Your task is to show every line in the listing below that includes "Religion".

Data records>

==========

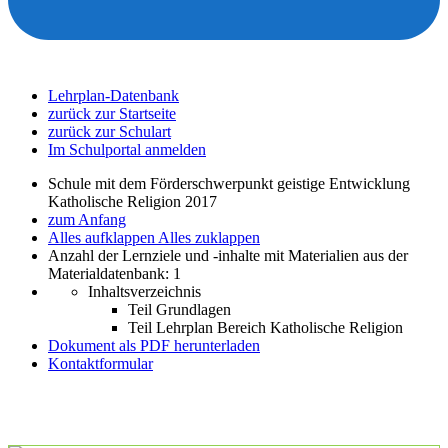
Lehrplan-Datenbank
zurück zur Startseite
zurück zur Schulart
Im Schulportal anmelden
Schule mit dem Förderschwerpunkt geistige Entwicklung
Katholische Religion 2017
zum Anfang
Alles aufklappen
Alles zuklappen
Anzahl der Lernziele und -inhalte mit Materialien aus der
Materialdatenbank: 1
Inhaltsverzeichnis
Teil Grundlagen
Teil Lehrplan Bereich Katholische Religion
Dokument als PDF herunterladen
Kontaktformular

==========

Worked solution>
Katholische Religion 2017
Teil Lehrplan Bereich Katholische Religion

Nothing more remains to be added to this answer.